**Work instructions:**
State whether each statement below agrees with the following text on filtering along each axis, answering yes or no and quoting the deciding words of the text. 1. The example given by the OP is a separable filter. 2. A separable filter can be handled by applying lfilter once for each axis. 3. Because the described method shifts the output, filtfilt may be preferable.

**Document section:**
If your filter is separable you can do that by applying lfilter, once each axis. Also, this method will shift the output maybe preferrable to use filtfilt.

Edit

The example given by the OP is not separable to begin with, however it is simple enough to make the computation reasonable using cumulative sum.

This is the original implementation

def myconv(u):
    Nx, Ny = u.shape
    for i in range(1, Nx-1):
        for j in range(1, Ny-1):
            u[i, j] = (u[i-1, j] + u[i+1, j] + u[i, j-1] + u[i, j+1] - 4*u[i, j])

Notice that in the j loop the only modified value in the sum u[i,j-1], that is added to u[i,j], this operation could be deferred and performed in a second loop without changing the output.

**Material shown:**

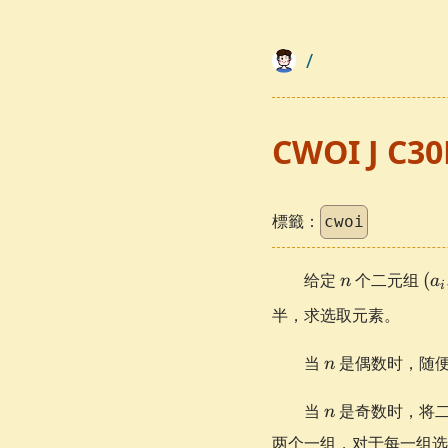
/
CWOI J C3
標籤：
cwoi
n
\le
给定
个二元组
(
n
a
i
b_i
半，求选取元素。
n
当
是偶数时，随
n
n
当
是奇数时，将
n
两个一组，对于每一组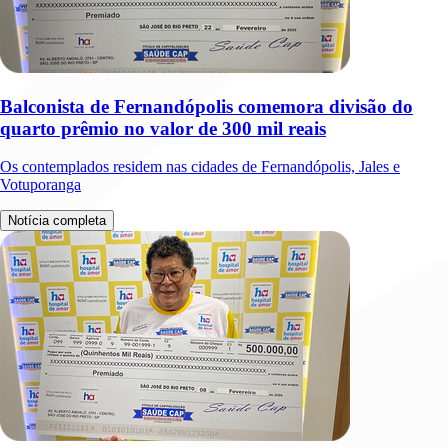
Balconista de Fernandópolis comemora divisão do
quarto prêmio no valor de 300 mil reais
Os contemplados residem nas cidades de Fernandópolis, Jales e
Votuporanga
Notícia completa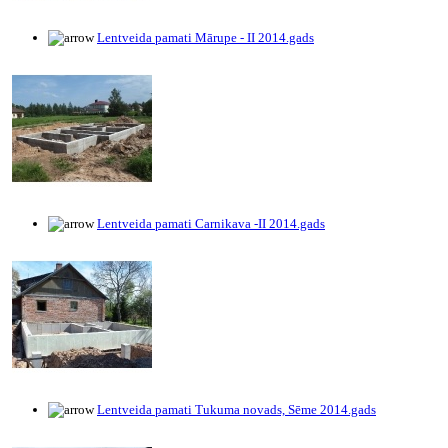
Lentveida pamati Mārupe - II 2014.gads
Lentveida pamati Carnikava -II 2014.gads
Lentveida pamati Tukuma novads, Sēme 2014.gads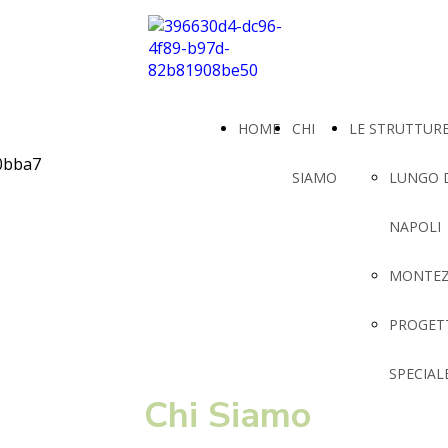
HOME
CHI
LE STRUTTUR
SIAMO
LUNGO 
NAPOLI
MONTE
PROGET
SPECIAL
Chi Siamo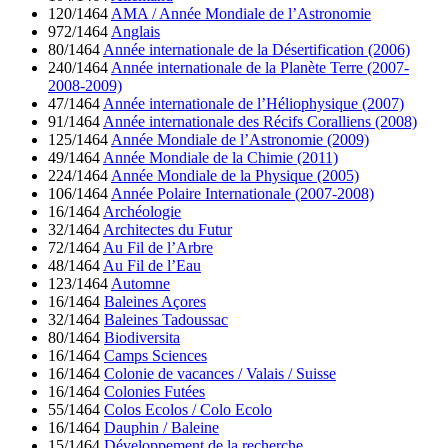
120/1464
AMA / Année Mondiale de l’Astronomie
972/1464
Anglais
80/1464
Année internationale de la Désertification (2006)
240/1464
Année internationale de la Planète Terre (2007-
2008-2009)
47/1464
Année internationale de l’Héliophysique (2007)
91/1464
Année internationale des Récifs Coralliens (2008)
125/1464
Année Mondiale de l’Astronomie (2009)
49/1464
Année Mondiale de la Chimie (2011)
224/1464
Année Mondiale de la Physique (2005)
106/1464
Année Polaire Internationale (2007-2008)
16/1464
Archéologie
32/1464
Architectes du Futur
72/1464
Au Fil de l’Arbre
48/1464
Au Fil de l’Eau
123/1464
Automne
16/1464
Baleines Açores
32/1464
Baleines Tadoussac
80/1464
Biodiversita
16/1464
Camps Sciences
16/1464
Colonie de vacances / Valais / Suisse
16/1464
Colonies Futées
55/1464
Colos Ecolos / Colo Ecolo
16/1464
Dauphin / Baleine
15/1464
Développement de la recherche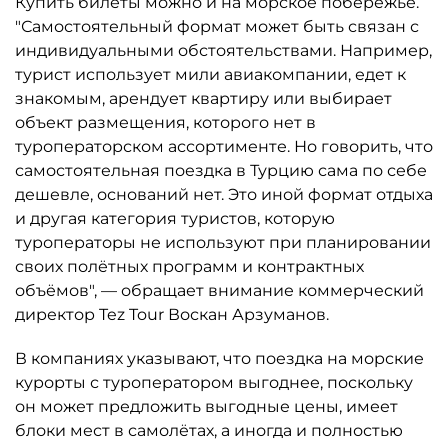
Купить билеты можно и на морское побережье.
"Самостоятельный формат может быть связан с
индивидуальными обстоятельствами. Например,
турист использует мили авиакомпании, едет к
знакомым, арендует квартиру или выбирает
объект размещения, которого нет в
туроператорском ассортименте. Но говорить, что
самостоятельная поездка в Турцию сама по себе
дешевле, оснований нет. Это иной формат отдыха
и другая категория туристов, которую
туроператоры не используют при планировании
своих полётных программ и контрактных
объёмов", — обращает внимание коммерческий
директор Tez Tour Воскан Арзуманов.
В компаниях указывают, что поездка на морские
курорты с туроператором выгоднее, поскольку
он может предложить выгодные цены, имеет
блоки мест в самолётах, а иногда и полностью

**Response:**
1. No: "The example given by the OP is not separable to begin with"
2. Yes: "If your filter is separable you can do that by applying lfilter, once each axis."
3. Yes: "this method will shift the output maybe preferrable to use filtfilt."